Convert all of the records below into a numbered list of their lines, omitting blank lines and leaving the pictures out.
※ ※ ※
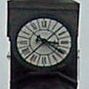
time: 3:20
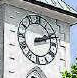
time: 2:11
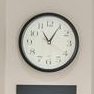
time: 11:05
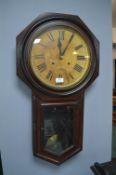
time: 12:05
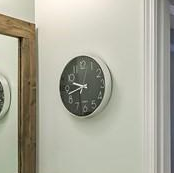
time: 9:42
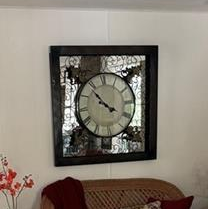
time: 3:52
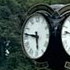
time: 5:46
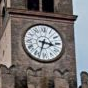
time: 3:32
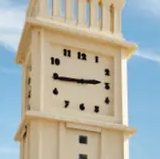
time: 2:44
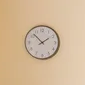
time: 1:52
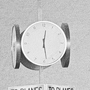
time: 12:28
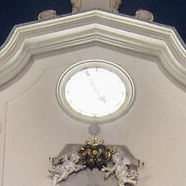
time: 4:55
※ ※ ※
**EXERCISE OUTPUT**
1. time: 3:20
2. time: 2:11
3. time: 11:05
4. time: 12:05
5. time: 9:42
6. time: 3:52
7. time: 5:46
8. time: 3:32
9. time: 2:44
10. time: 1:52
11. time: 12:28
12. time: 4:55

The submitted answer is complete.